In order to pass your own dataset, prompt, or original code, or to recover any samples you made you will have to use scp
(which should also be built-in to macos). Take the ssh command provided to you by vast, e.g: ssh -p 16090 root@ssh5.vast.ai -L 8080:localhost:8080
and pass the relevant info to scp like:
scp -P 16090 root@ssh5.vast.ai:/opt/jukebox/path/to/file.wav ~/path/on/my/local/mac
So if you wanted to transfer a file from the default example in this repo's readme to your desktop it would look like this:
scp -P 16090 root@ssh5.vast.ai:/opt/jukebox/sample_5b/level_0/item_0.wav ~/Desktop
depending on which specific file, or just:
scp -r -P 16090 root@ssh5.vast.ai:/opt/jukebox/sample_5b/ ~/Desktop
if you want to transfer an entire directory.

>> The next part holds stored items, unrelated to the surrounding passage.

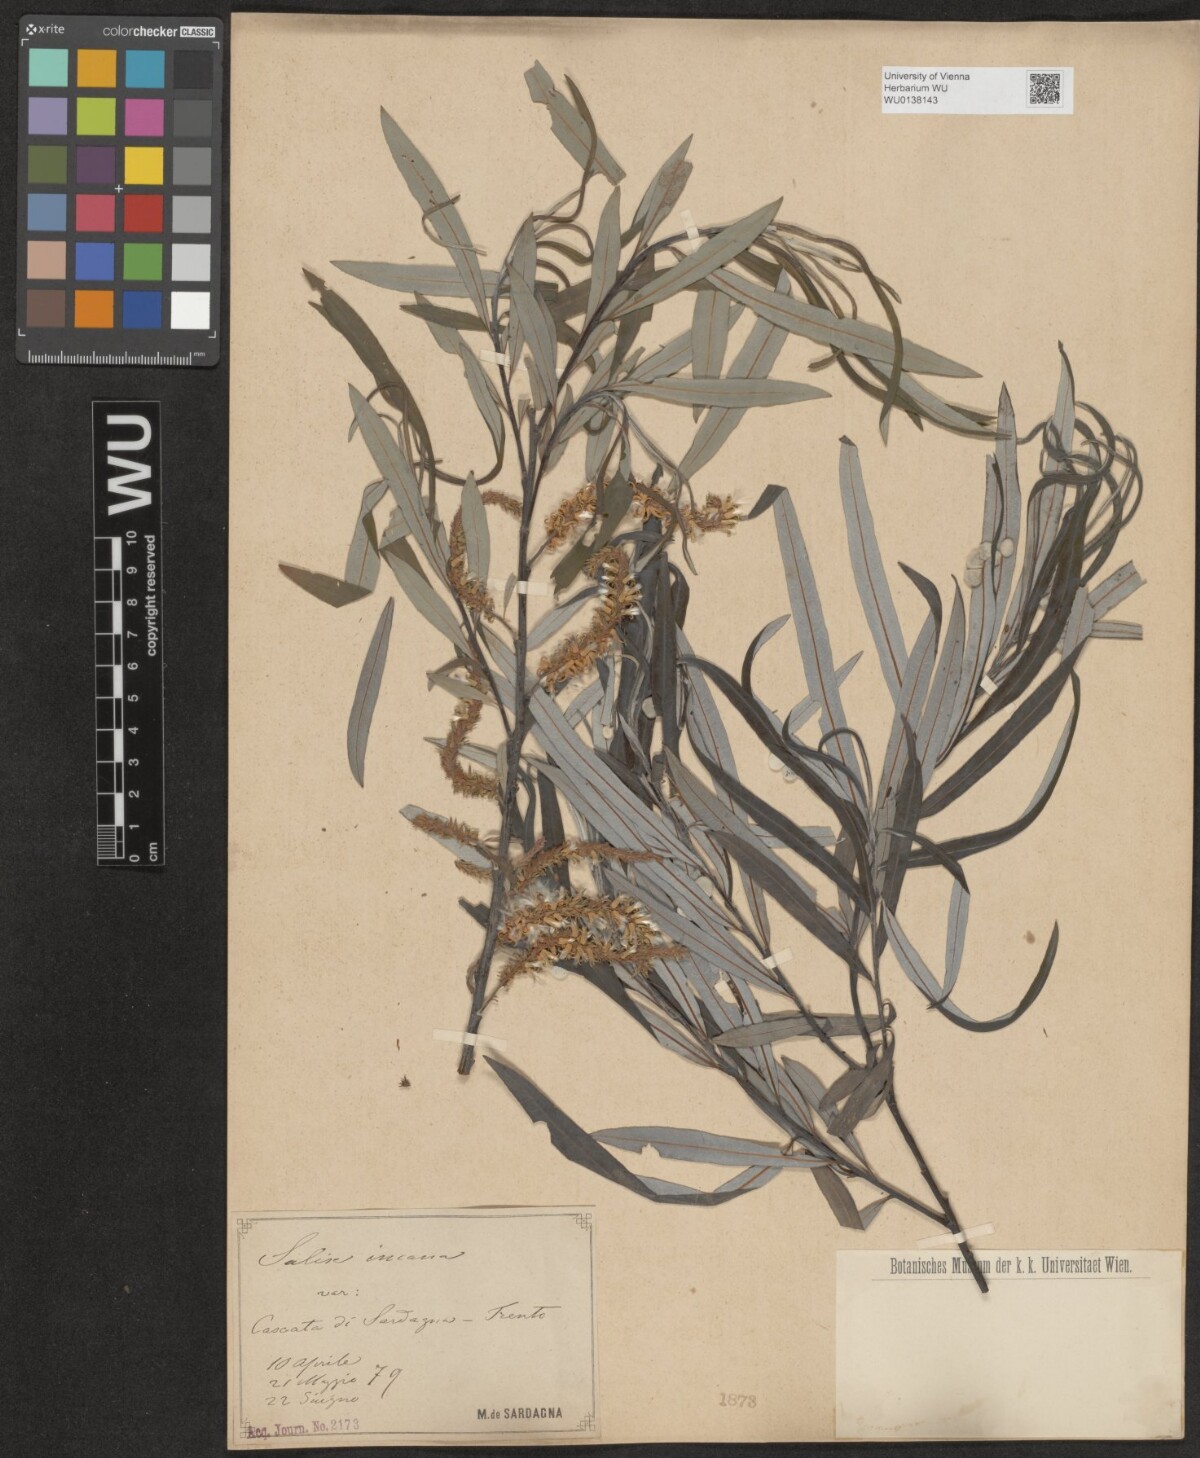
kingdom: Plantae
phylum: Tracheophyta
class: Magnoliopsida
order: Malpighiales
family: Salicaceae
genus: Salix
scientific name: Salix eleagnos
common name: Elaeagnus willow
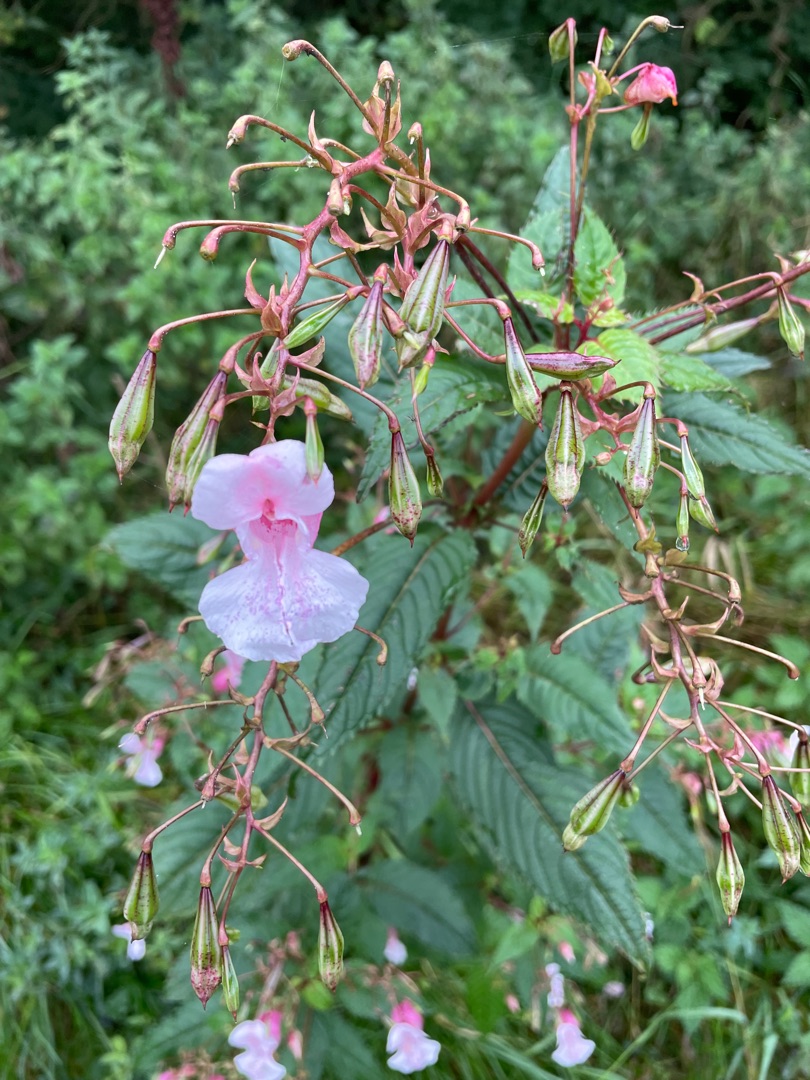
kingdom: Plantae
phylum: Tracheophyta
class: Magnoliopsida
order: Ericales
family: Balsaminaceae
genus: Impatiens
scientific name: Impatiens glandulifera
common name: Kæmpe-balsamin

You can also go in the opposite direction if you need to send things to the instance like:
scp -r -P 16090 ~/Desktop/my_audio_dataset/ root@ssh5.vast.ai:/opt/jukebox/
Anyone just messing with sampling should note that the metadata in sample.py is hard-coded so you may want to install nano apt-get install nano
and then nano jukebox/sample.py
, then arrow (nano is a command line text editor) down to line 188 and change the defaults to whatever you want (see here: https://github.com/openai/jukebox/tree/master/jukebox/data/ids for the default options; v3=1b, v2=5b). Ctrl + x, y to save and exit nano.
btrude, first of all, you are amazing. I got everything working through vast.ai and your docker image for the 1B model from your instructions above. When I get a p100 instance going and try to use the 5B model, it says Killed while trying to load the priors. I read that the notebook handles this differently than sample.py, and you can solve the problem by either increasing swap or editing the code in sample.py to match the notebook regarding how it loads the priors. Did you run into this problem with the 5B model on vast.ai? I tried changing the size of my swap but it seems the recommended way of doing that is through the docker config. Vast.ai only has a 1G swap by default, and it doesn't seem like you can change it once connected.

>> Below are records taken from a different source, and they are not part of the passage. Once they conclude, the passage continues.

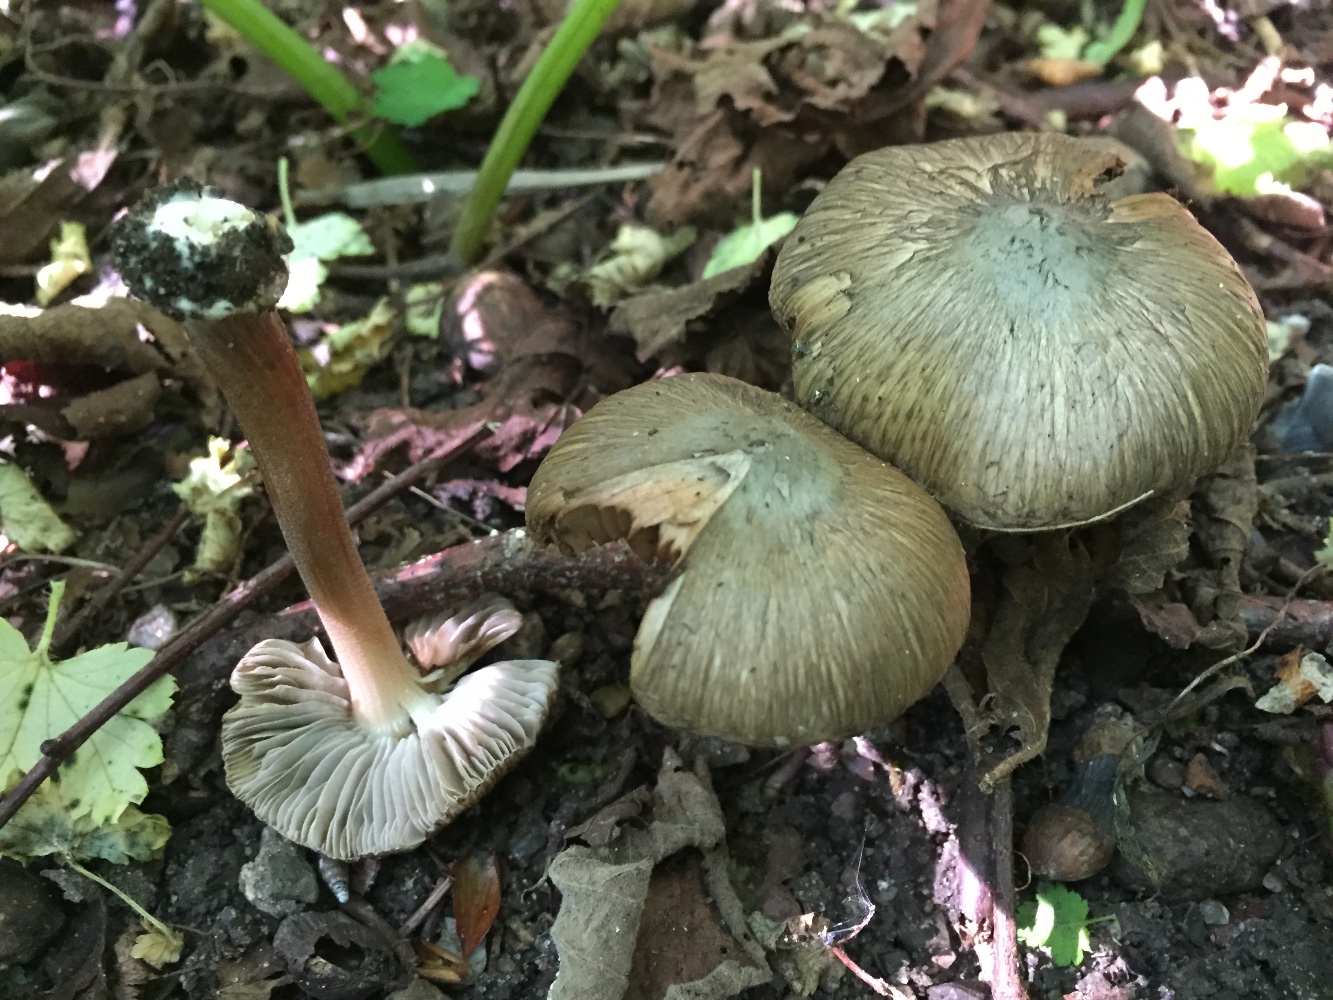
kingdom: Fungi
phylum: Basidiomycota
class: Agaricomycetes
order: Agaricales
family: Inocybaceae
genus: Inocybe
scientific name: Inocybe asterospora
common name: stjernesporet trævlhat
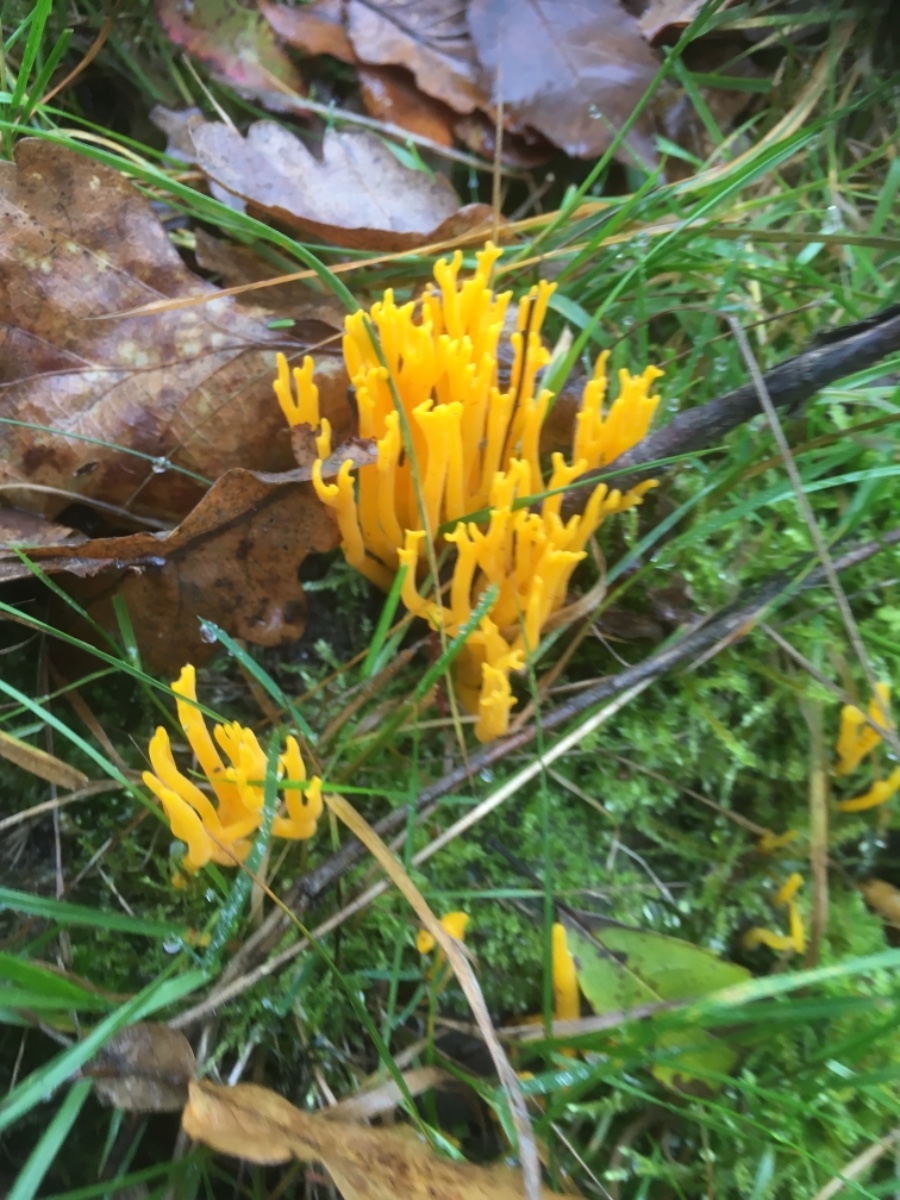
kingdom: Fungi
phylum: Basidiomycota
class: Dacrymycetes
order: Dacrymycetales
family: Dacrymycetaceae
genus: Calocera
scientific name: Calocera viscosa
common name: almindelig guldgaffel
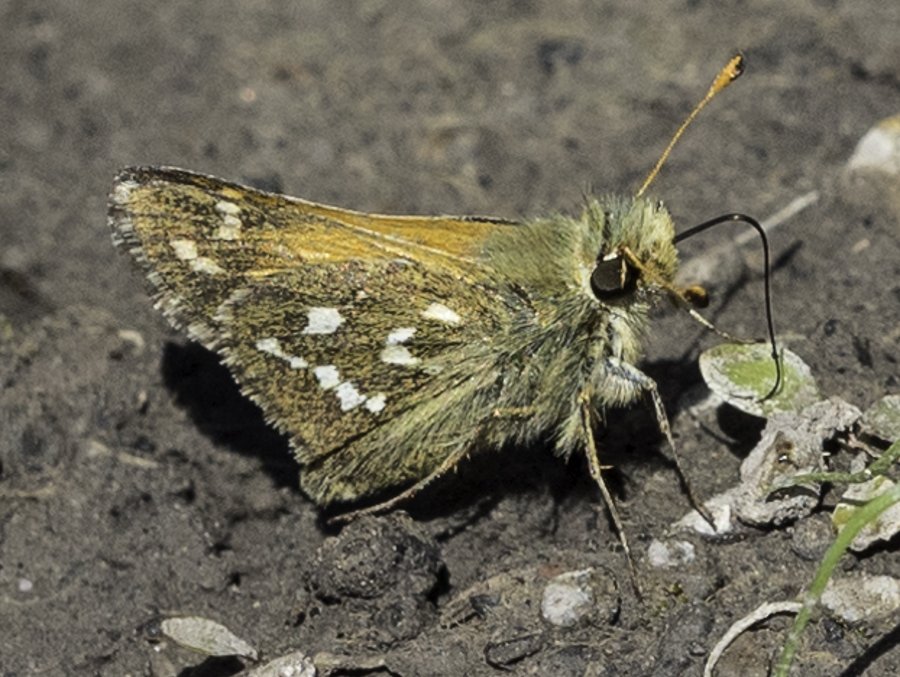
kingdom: Animalia
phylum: Arthropoda
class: Insecta
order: Lepidoptera
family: Hesperiidae
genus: Hesperia
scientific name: Hesperia comma
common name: Common Branded Skipper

btrude, first of all, you are amazing. I got everything working through vast.ai and your docker image for the 1B model from your instructions above. When I get a p100 instance going and try to use the 5B model, it says Killed while trying to load the priors. I read that the notebook handles this differently than sample.py, and you can solve the problem by either increasing swap or editing the code in sample.py to match the notebook regarding how it loads the priors. Did you run into this problem with the 5B model on vast.ai? I tried changing the size of my swap but it seems the recommended way of doing that is through the docker config. Vast.ai only has a 1G swap by default, and it doesn't seem like you can change it once connected.
After it says "Killed" what does echo $?
say? If it's 137
then yeah, you're out of memory and need to pick an instance with more memory. I don't think I've ever had OOM problems though, the only time I ever saw "Killed" was when I didn't allocate enough disk space.
Yes, it was a problem with too little memory. I was able to get it all working by finding an instance with enough memory. Cheers!
Wowzers... this seems a little more complicated than I thought. I have the hardware and ram and even the choice of iOS vs Mac.... but I don’t code and I usually don’t pirate so I’m “overemcumbered” by this foggy paranoia about this entire thing.
I use an iOS, I know.
I followed the Install instructions and then ran the sampling command and got:
I tried googling around about this NCCL error (I have no idea what NCCL is), but couldn't find any solutions. Any idea on how to fix this? Thanks!